How to forecast using the Tensorflow model?

If I understand your question correctly, by forecasting you mean predicting multiple closing prices in future (for example next 5 closing prices from current state). I went through your jupyter notebook. In short, you can not easily do that.

Right now your code takes the last three positions defined by multiple futures (open/low/high/close prices and some indicators values). Based on that you predict next closing price. If you would like to predict even further position, you would have to create an "artificial" position based on the predicted closing price. Here you can approximate that open price is same as previous closing, but you can only guess high and low prices. Then you would calculate other futures/values (from indicators) and use this position with previous two to predict next closing price. You can continue like this for future steps.

The issue is in the open/low/high prices because you can only approximate them.
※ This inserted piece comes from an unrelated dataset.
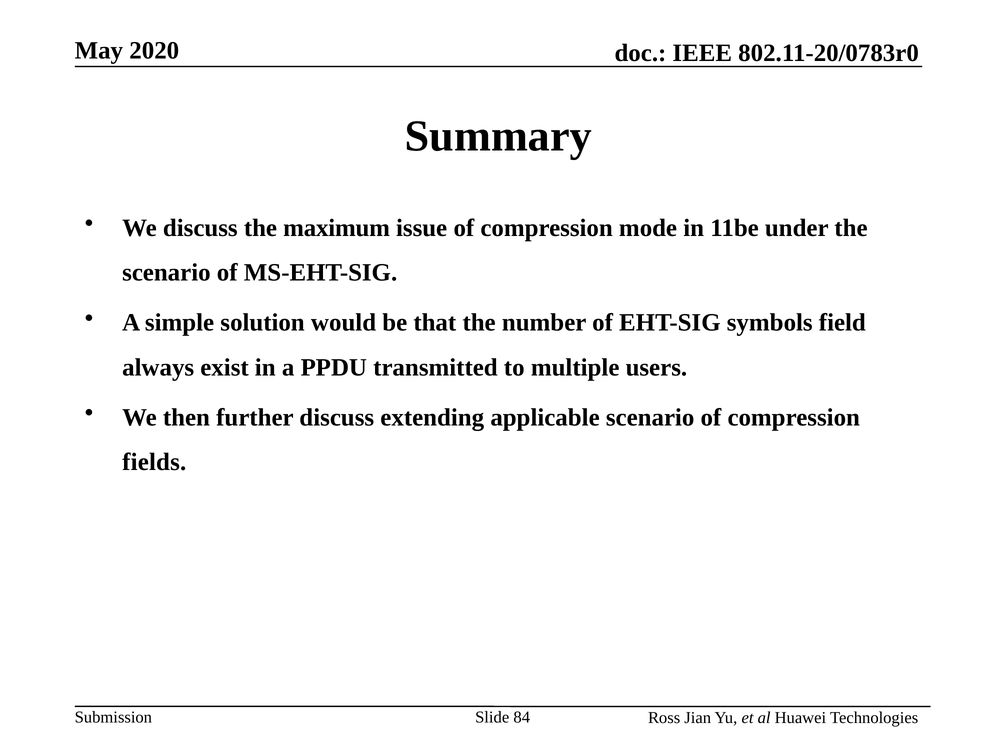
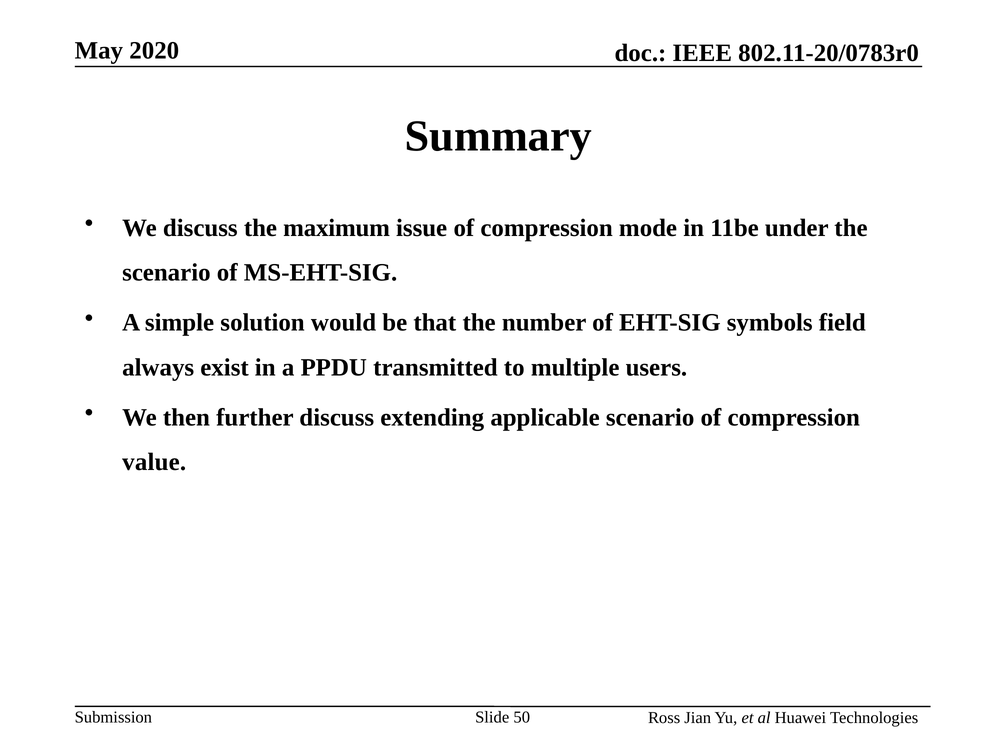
fields: fields -> value
84: 84 -> 50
You could remove them from data, retrain the model, and make predictions without them, but they may be necessary for indicators calculations.


I somehow compressed your code here to show the approach of predicting all OHLC prices:

# Data
xTrain = datasetTrain[
    ["open", "high", "low", "close", "k",
     "d", "atr", "macdmain", "macdsgnal",
     "bbup", "bbmid", "bblow"]].as_matrix()
yTrain = datasetTrain[["open", "high", "low", "close"]].as_matrix()

# Settings
batch_size = 1
num_batches = 1000
truncated_backprop_length = 3
state_size = 12

num_features = 12
num_classes = 4

# Graph
batchX_placeholder = tf.placeholder(
    dtype=tf.float32,
    shape=[None, truncated_backprop_length, num_features],
    name='data_ph')
batchY_placeholder = tf.placeholder(
    dtype=tf.float32,
    shape=[None, num_classes],
    name='target_ph')


cell = tf.contrib.rnn.BasicRNNCell(num_units=state_size)
states_series, current_state = tf.nn.dynamic_rnn(
    cell=cell,
    inputs=batchX_placeholder,
    dtype=tf.float32)

states_series = tf.transpose(states_series, [1,0,2])

last_state = tf.gather(
    params=states_series,
    indices=states_series.get_shape()[0]-1)
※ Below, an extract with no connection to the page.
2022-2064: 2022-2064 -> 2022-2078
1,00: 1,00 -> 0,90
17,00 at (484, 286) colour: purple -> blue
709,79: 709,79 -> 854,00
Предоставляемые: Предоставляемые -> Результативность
weight = tf.Variable(tf.truncated_normal([state_size, num_classes]))
bias = tf.Variable(tf.constant(0.1, shape=[num_classes]))
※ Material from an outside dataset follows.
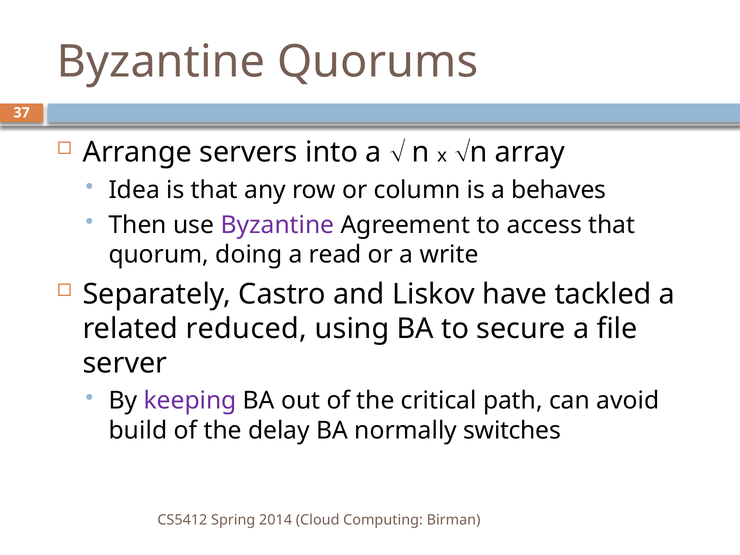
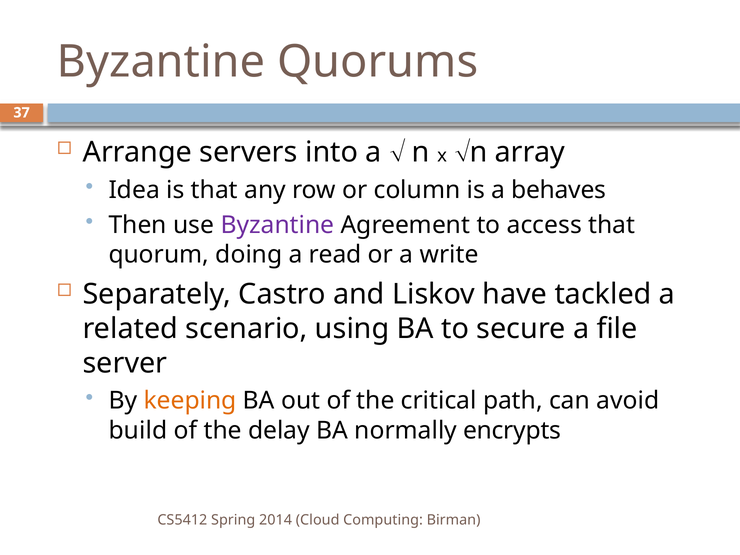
reduced: reduced -> scenario
keeping colour: purple -> orange
switches: switches -> encrypts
prediction = tf.matmul(last_state, weight) + bias


loss = tf.reduce_mean(tf.squared_difference(last_label, prediction))
train_step = tf.train.AdamOptimizer(learning_rate=0.001).minimize(loss)

# Training
for batch_idx in range(num_batches):
    start_idx = batch_idx
    end_idx = start_idx + truncated_backprop_length


    batchX = xTrain[start_idx:end_idx,:].reshape(batch_size, truncated_backprop_length, num_features)
    batchY = yTrain[end_idx].reshape(batch_size, truncated_backprop_length, num_classes)


    feed = {batchX_placeholder: batchX, batchY_placeholder: batchY}

    _loss, _train_step, _pred, _last_label,_prediction = sess.run(
        fetches=[loss, train_step, prediction, last_label, prediction],
        feed_dict=feed)

I think it is not important to write the whole code plus I don't know how are the indicators calculated. Also you should change way of data feeding because right now it only works with batches os size 1.